Les musées, lieux de formation

À voir les étudiants de l’HEAD s’installer, crayon et bloc de dessin à la main, devant telle ou telle œuvre des collections du musée, à les voir déambuler dans ce lieu qui semble gaîment leur appartenir, il apparaît que le prolongement naturel de la joyeuse invasion de nos salles se doit d’être l’accueil de leurs camarades lancés dans la carrière d’artiste. Les musées rappellent d’ailleurs volontiers, depuis quelques années, que leur création, à la fin du XVIIIe siècle, était avant tout liée à la formation des artistes. Raison pour laquelle ils les invitent à nouveau à investir leurs espaces pour recréer ce lien génétique qui s’est brisé, entre les années 1880 et les années 1970: Cézanne ou Pissarro déclaraient par exemple qu’il fallait brûler le Louvre (tout en y retournant sans cesse, bien sûr) et les artistes des générations suivantes ont volontiers rejeté tout système institutionnel.

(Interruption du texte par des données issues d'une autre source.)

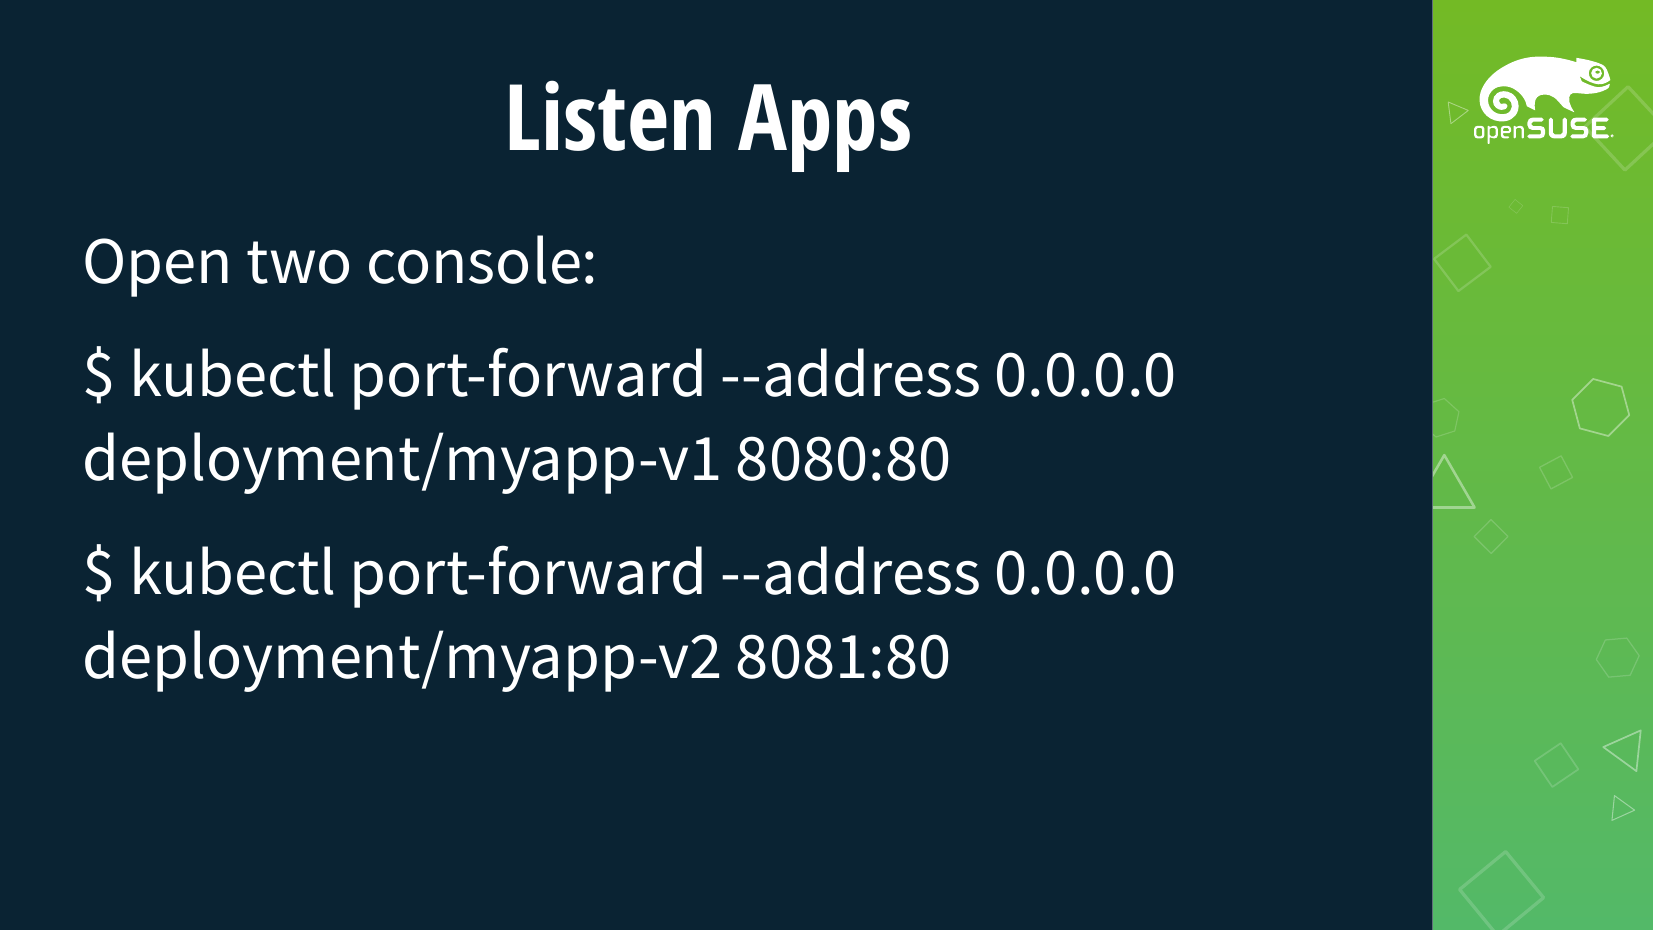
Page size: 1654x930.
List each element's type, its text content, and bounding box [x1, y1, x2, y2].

title Listen Apps [82, 37, 1336, 193]
list Open two console: $ kubectl port-forward --address 0.0.0.0 deployment/myapp-v1 8080:80 $ kubectl port-forward --address 0.0.0.0 deployment/myapp-v2 8081:80 [82, 217, 1336, 757]
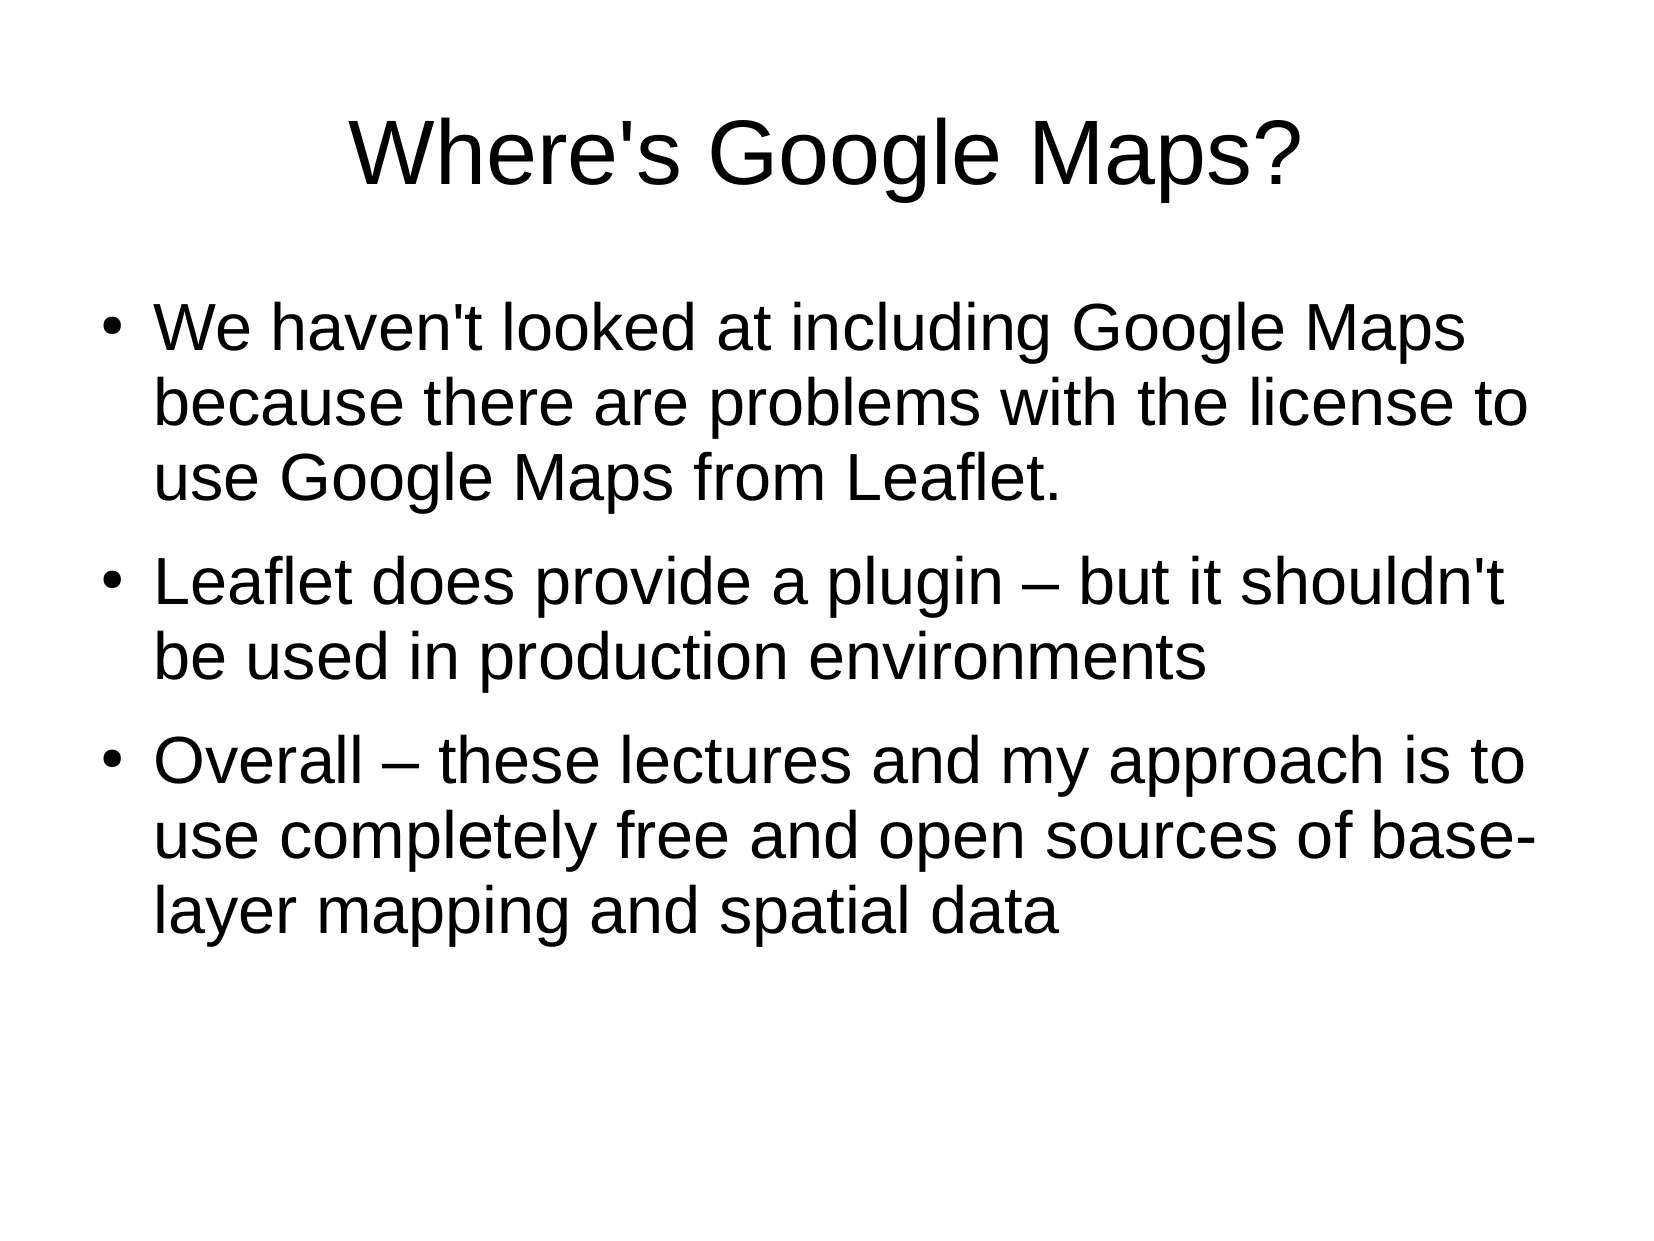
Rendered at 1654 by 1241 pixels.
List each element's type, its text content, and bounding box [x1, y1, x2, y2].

title Where's Google Maps? [82, 49, 1571, 257]
list We haven't looked at including Google Maps because there are problems with the license to use Google Maps from Leaflet. Leaflet does provide a plugin – but it shouldn't be used in production environments Overall – these lectures and my approach is to use completely free and open sources of base-layer mapping and spatial data [82, 290, 1571, 1010]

Sans afficher de discours programmatique, les gens de musées savent que la création entière ressemble à une vaste et complexe course de relai où un artiste attrape le témoin que lui a transmis un prédécesseur pour le pousser plus loin, sur la piste même, ou ailleurs, très loin, si loin que le parcours d’un point à un autre se reconnaîtra à peine. Ils savent aussi qu’ils rêvent leurs musées féconds, libres, vivants.

Hommages

Exposition « Les Mannequins de Corot » de Denis Savary dans la salle dite « Corot » du MAH. Photo: B. Jacot-Descombes

L’exposition de Denis Savary, dans la salle dite généralement «salle Corot» – tant la présence de ses toiles sur les cimaises est forte, tout comme le souvenir du lien particulier qui a existé entre Corot et la Suisse – fait simplement et fortement sens. Le sens d’un hommage à Corot que Denis Savary a un peu chassé pour mieux en faire vivre le fantôme.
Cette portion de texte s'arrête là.